As surface water sources continue to dry up, some cities have to use groundwater. There are more than 400 cities in the country that exploit and utilize groundwater, which accounts for 30% of the total urban water consumption. The national average over-exploitation of groundwater for many years is 7.4 billion cubic meters. There are 164 over-exploitation areas with an area of 182,000 square kilometers. The groundwater level has been declining year by year to an extremely serious level. In the 1950s, water wells in Beijing could tap water at a depth of about 5m below the surface, and now the average depth of 40,000 wells in Beijing is 49m. According to the current pumping rate, in 10 to 15 years, many places will pump water to the bedrock, which means that the water source for urban underground water supply will disappear forever.

Water pollution in China is also particularly serious, with 70% of rivers polluted, 75% of lakes suffering from varying degrees of eutrophication, and about 300 million people cannot drink clean water. China’s total waste and sewage discharge accounts for 10% of the world’s total, and the waste and sewage discharge per unit of output value is three times the world average, and 80% of it is discharged into rivers, rivers, lakes and seas without proper treatment. After monitoring 532 rivers in China, 436 rivers are polluted to varying degrees. Among the seven major water systems (Yangtze River, Yellow River, Huaihe River, Songhua River, Haihe River, Liaohe River and Pearl River), the tributaries of the Yangtze River were slightly polluted, the tributaries of the Yellow River and Songhua River were heavily polluted, and the Huaihe and Haihe basins were severely polluted. About 60 percent of the water in the Big Seven is rated Category IV or worse, meaning it is not suitable for human contact.

Pollution also exacerbates water scarcity.

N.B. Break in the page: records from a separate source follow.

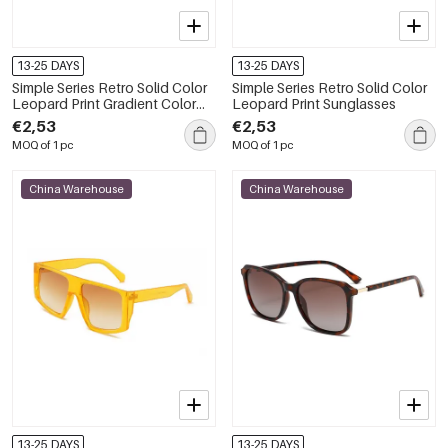
13-25 DAYS
13-25 DAYS
Simple Series Retro Solid Color
Simple Series Retro Solid Color
Leopard Print Gradient Color
Leopard Print Sunglasses
Sunglasses
€2,53
€2,53
MOQ of 1 pc
MOQ of 1 pc
China Warehouse
China Warehouse
13-25 DAYS
13-25 DAYS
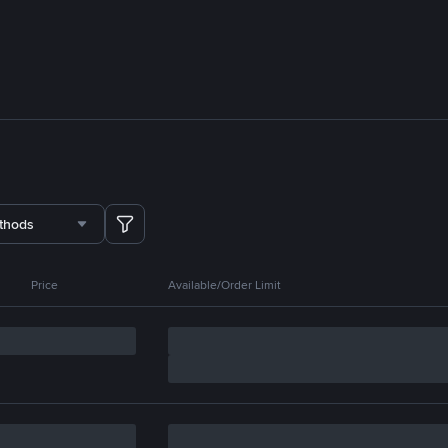
thods
Price
Available/Order Limit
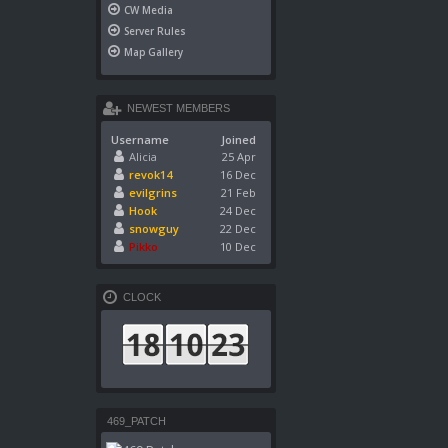
CW Media
Server Rules
Map Gallery
NEWEST MEMBERS
Username
Joined
Alicia
25 Apr
revok14
16 Dec
evilgrins
21 Feb
Hook
24 Dec
snowguy
22 Dec
Pikko
10 Dec
CLOCK
469_PATCH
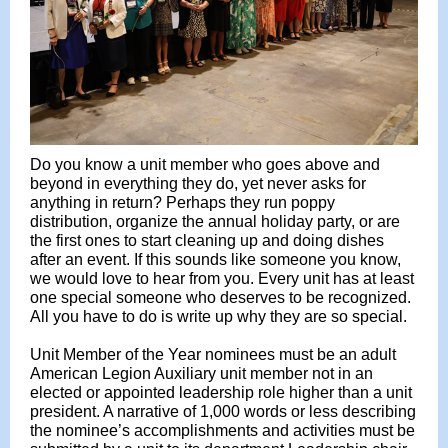
Do you know a unit member who goes above and
beyond in everything they do, yet never asks for
anything in return? Perhaps they run poppy
distribution, organize the annual holiday party, or are
the first ones to start cleaning up and doing dishes
after an event. If this sounds like someone you know,
we would love to hear from you. Every unit has at least
one special someone who deserves to be recognized.
All you have to do is write up why they are so special.
Unit Member of the Year nominees must be an adult
American Legion Auxiliary unit member not in an
elected or appointed leadership role higher than a unit
president. A narrative of 1,000 words or less describing
the nominee’s accomplishments and activities must be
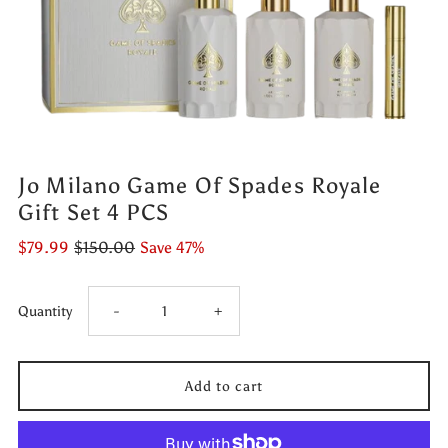
Jo Milano Game Of Spades Royale
Gift Set 4 PCS
$79.99
$150.00
Save 47%
Decrease
Increase
Quantity
-
+
quantity
quantity
for
for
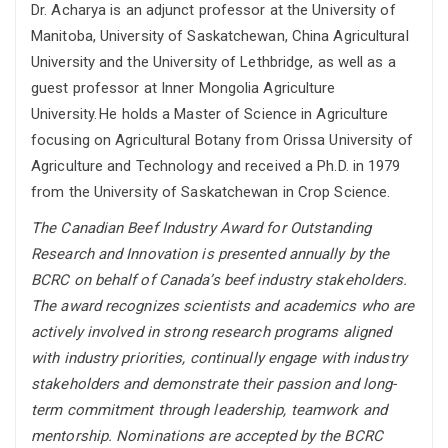
Dr. Acharya
is an adjunct professor at the University of
Manitoba, University of Saskatchewan, China Agricultural
University and the University of Lethbridge, as well as a
guest professor at Inner Mongolia Agriculture
University.
He
holds a Master of Science in Agriculture
focusing on Agricultural Botany from Orissa University of
Agriculture and Technology and received a Ph.D. in 1979
from the University of Saskatchewan in Crop Science.
The Canadian Beef Industry Award for Outstanding
Research and Innovation is presented annually by the
BCRC on behalf of Canada’s beef industry stakeholders.
The award recognizes scientists and academics who are
actively involved in strong research programs aligned
with industry priorities, continually engage with industry
stakeholders and demonstrate their passion and long-
term commitment through leadership, teamwork and
mentorship. Nominations are accepted by the BCRC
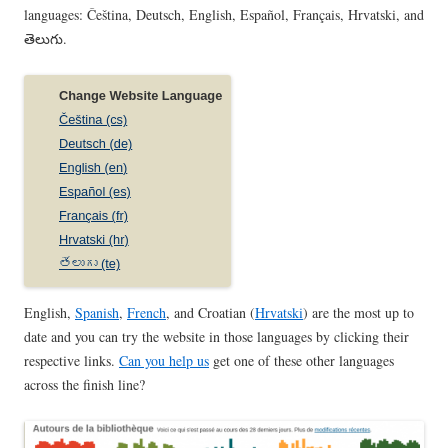
languages: Čeština, Deutsch, English, Español, Français, Hrvatski, and
తెలుగు.
English,
Spanish
,
French
, and Croatian (
Hrvatski
) are the most up to
date and you can try the website in those languages by clicking their
respective links.
Can you help us
get one of these other languages
across the finish line?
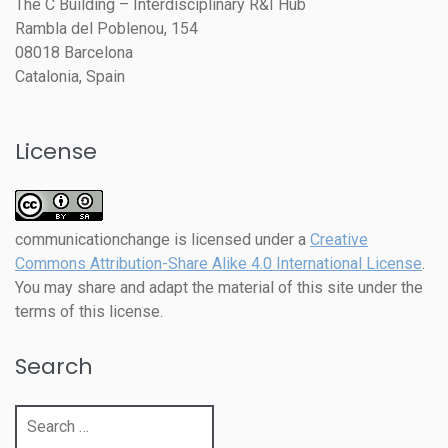
The C Building – Interdisciplinary R&I Hub
Rambla del Poblenou, 154
08018 Barcelona
Catalonia, Spain
License
communicationchange
is licensed under a
Creative
Commons Attribution-Share Alike 4.0 International License
.
You may share and adapt the material of this site under the
terms of this license.
Search
Search
for:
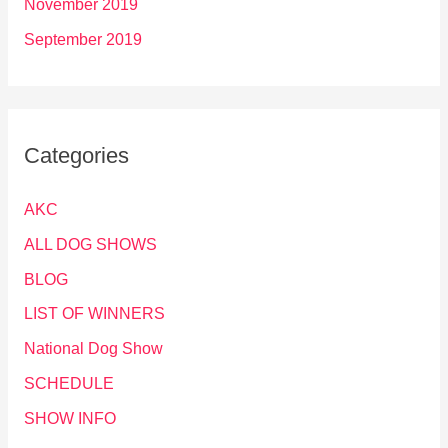
November 2019
September 2019
Categories
AKC
ALL DOG SHOWS
BLOG
LIST OF WINNERS
National Dog Show
SCHEDULE
SHOW INFO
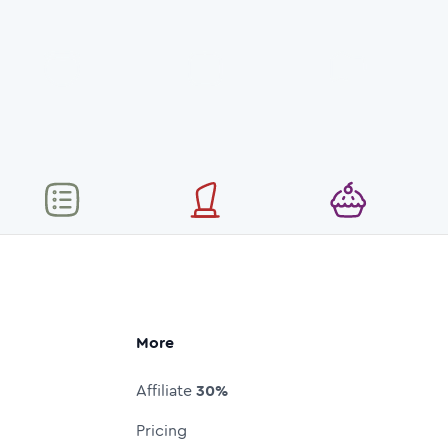
More
Affiliate
30%
Pricing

In the Pearl River Delta region and the Yangtze River Delta region, which were rich in water resources in the past, water quality-based water shortages have also occurred in recent years, and a considerable amount of water has become unusable due to serious pollution. Contamination has also extended to aquifers, which are estimated to be 25 percent polluted.

China’s offshore waters are also seriously polluted. The monitoring of 18 marine ecological monitoring areas showed that the major bays, estuaries and coastal wetland ecosystems were all in unhealthy or sub-healthy states. The area of the national sea area that does not meet the water quality standard of clean sea area is 139,000 square kilometers, of which the area of severely polluted sea area is about 29,000 square kilometers. According to the monitoring of Dalian Bay by Dalian and Kitakyushu of Japan, a total of 220 kinds of organic pollutants have been detected, of which 47 are dangerous substances that are prioritized by the United States.